## Instructions for the task
Go over the records and copy every line with the string "flower".

[Saved data entries]
####################

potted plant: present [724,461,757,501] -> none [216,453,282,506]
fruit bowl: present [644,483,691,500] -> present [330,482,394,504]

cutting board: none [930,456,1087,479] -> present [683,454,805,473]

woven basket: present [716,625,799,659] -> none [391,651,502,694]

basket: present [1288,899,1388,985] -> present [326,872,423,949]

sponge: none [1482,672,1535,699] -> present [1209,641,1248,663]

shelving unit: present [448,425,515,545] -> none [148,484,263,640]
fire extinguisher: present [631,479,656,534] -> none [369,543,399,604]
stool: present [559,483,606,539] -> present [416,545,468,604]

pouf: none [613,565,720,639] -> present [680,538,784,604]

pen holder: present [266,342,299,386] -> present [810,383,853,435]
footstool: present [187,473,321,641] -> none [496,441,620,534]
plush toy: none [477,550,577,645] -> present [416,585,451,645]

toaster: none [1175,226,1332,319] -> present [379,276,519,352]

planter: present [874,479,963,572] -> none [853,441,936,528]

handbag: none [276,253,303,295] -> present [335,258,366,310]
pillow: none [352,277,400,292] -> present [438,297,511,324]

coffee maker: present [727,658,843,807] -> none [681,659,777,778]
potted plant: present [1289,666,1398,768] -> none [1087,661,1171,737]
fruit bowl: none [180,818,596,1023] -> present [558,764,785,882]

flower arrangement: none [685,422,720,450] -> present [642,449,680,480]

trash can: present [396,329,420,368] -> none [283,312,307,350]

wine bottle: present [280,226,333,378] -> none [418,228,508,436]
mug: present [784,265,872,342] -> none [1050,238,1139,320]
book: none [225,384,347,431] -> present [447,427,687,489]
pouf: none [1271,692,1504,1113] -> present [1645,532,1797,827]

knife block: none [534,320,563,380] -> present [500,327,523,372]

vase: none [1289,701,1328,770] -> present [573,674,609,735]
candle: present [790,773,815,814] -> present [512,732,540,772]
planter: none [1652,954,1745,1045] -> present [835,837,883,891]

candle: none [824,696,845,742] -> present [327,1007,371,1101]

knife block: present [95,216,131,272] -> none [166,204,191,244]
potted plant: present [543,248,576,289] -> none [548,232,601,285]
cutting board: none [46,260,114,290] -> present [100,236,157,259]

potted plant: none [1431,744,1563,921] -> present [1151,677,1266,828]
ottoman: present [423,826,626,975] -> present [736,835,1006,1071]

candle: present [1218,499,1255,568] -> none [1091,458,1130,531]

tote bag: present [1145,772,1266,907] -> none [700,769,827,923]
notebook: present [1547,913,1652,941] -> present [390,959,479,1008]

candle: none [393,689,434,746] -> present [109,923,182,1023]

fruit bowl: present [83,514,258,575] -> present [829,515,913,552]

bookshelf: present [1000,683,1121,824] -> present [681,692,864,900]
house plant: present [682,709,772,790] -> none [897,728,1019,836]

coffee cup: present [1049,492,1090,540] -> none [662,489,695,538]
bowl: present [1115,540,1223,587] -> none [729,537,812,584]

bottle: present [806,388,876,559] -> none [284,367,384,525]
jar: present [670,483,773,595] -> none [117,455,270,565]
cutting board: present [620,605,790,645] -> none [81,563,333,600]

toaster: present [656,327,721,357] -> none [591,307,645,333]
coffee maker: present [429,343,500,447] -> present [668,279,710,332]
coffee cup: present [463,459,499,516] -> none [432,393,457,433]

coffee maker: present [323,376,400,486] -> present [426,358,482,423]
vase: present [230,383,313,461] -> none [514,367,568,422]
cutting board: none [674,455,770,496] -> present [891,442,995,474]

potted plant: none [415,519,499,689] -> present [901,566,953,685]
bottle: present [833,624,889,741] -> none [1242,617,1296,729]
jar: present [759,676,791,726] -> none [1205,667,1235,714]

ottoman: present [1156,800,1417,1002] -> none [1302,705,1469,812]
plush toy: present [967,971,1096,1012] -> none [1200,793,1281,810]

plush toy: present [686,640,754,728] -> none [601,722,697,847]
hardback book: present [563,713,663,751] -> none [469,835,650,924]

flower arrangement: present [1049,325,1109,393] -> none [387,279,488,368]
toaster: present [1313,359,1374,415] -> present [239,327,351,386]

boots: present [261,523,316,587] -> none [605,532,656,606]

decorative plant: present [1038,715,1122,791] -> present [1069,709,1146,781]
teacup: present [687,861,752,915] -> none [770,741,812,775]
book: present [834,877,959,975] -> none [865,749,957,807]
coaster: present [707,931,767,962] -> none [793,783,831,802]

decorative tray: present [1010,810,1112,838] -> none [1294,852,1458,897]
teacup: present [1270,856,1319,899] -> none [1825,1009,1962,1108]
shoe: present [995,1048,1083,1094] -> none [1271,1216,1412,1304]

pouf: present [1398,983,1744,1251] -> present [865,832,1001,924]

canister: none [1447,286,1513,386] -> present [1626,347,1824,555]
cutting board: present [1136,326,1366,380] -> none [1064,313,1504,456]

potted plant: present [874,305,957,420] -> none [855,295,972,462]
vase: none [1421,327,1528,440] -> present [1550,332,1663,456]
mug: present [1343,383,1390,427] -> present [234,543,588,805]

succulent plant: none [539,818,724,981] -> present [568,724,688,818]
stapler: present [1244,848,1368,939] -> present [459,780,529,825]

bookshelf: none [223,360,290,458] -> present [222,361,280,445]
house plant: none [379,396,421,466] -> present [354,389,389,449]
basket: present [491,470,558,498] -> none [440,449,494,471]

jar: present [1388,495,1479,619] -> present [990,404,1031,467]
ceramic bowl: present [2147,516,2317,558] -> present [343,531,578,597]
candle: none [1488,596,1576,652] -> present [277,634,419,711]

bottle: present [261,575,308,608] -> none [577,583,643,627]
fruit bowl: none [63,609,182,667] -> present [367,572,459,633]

####################

## Exercise output
flower arrangement: none [685,422,720,450] -> present [642,449,680,480]
flower arrangement: present [1049,325,1109,393] -> none [387,279,488,368]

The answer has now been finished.